Reef Loretto
Reef Loretto

Reputation: 61

What's the exact type of lock PostgreSQL acquires when performing an `UPDATE`?

I'm aware that programmers have the option to acquire explicit locks when performing database operations, but I'd like more clarity into what type of lock Postgres acquires (automatically) when performing common operations, such as UPDATE.

Upvotes: 0

Views: 226

Answers (1)

jmelesky
jmelesky

Reputation: 4000

Well, let's look and see.

First, open two connections. In the first one (fill in the table, etc, with values appropriate to your DB):

=# BEGIN;
=# UPDATE table SET field = x WHERE id = y;

Now, switch to the other connection. Use pg_stat_activity to find the pid for the other connection:

=# SELECT pid FROM pg_stat_activity WHERE query = 'UPDATE table SET field = x WHERE id = y;';

 pid
------
 1684
(1 row)

Obviously, the pid (process id) will vary.

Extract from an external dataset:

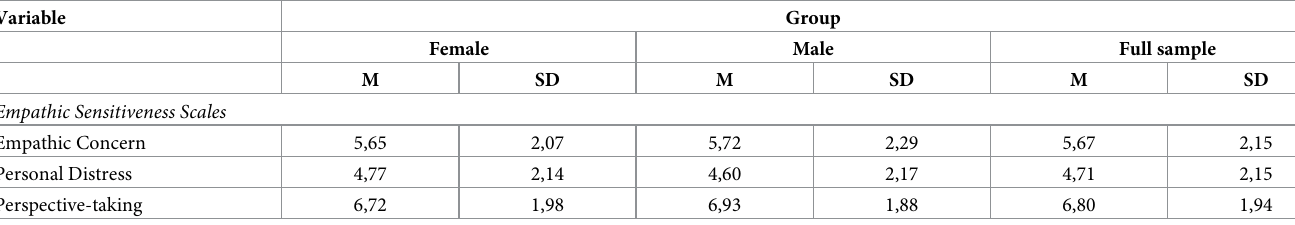
Table 2. Mean and SD for Empathic Sensitiveness Scale residualized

Alright, now use that pid to find out the locks that are in play:

=# SELECT * FROM pg_locks WHERE pid = 1684;
   locktype    | database | relation |  page  | tuple  | virtualxid | transactionid | classid | objid  | objsubid | virtualtransaction | pid |       mode       | granted | fastpath 
---------------+----------+----------+--------+--------+------------+---------------+---------+--------+----------+--------------------+-----+------------------+---------+----------
 relation      |    16384 |    16385 | [null] | [null] | [null]     |        [null] |  [null] | [null] |   [null] | 4/10730            | 743 | RowExclusiveLock | t       | t
 virtualxid    |   [null] |   [null] | [null] | [null] | 4/10730    |        [null] |  [null] | [null] |   [null] | 4/10730            | 743 | ExclusiveLock    | t       | t
 transactionid |   [null] |   [null] | [null] | [null] | [null]     |          1440 |  [null] | [null] |   [null] | 4/10730            | 743 | ExclusiveLock    | t       | f
(3 rows)

Now, both ExclusiveLocks are on the transaction and virtual transaction. We can ignore those -- they'll be around for pretty much every transaction, regardless of what it's doing.

But the RowExclusiveLock has a database and relation associated with it. The relation is the table you're updating.

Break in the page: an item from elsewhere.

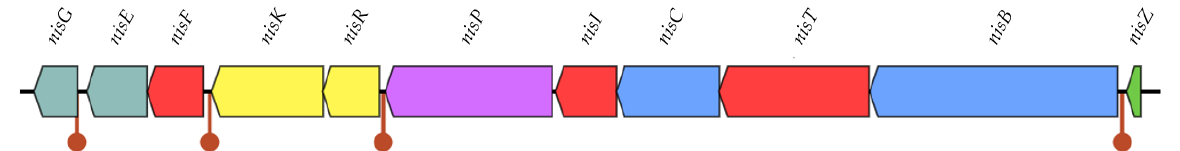
Figure 2. Prediction of the gene cluster encoding the production of NisZ in L. cremoris WA2-67 using the online webserver BAGEL v.4.0. (http://bagel4.molgenrug.nl/, accessed on 25 December 2021) [29]. Predicted terminators are shown as maroon line circle ends.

So the proper answer to your question is a RowExclusiveLock.

Now you can ROLLBACK or COMMIT your update transaction and clean up. If you want to know the lock types used when you SELECT FOR UPDATE, you can follow the same procedure.

Note that this is the simplest case: updating one row of one table. More complicated updates are likely to have more locks associated with them.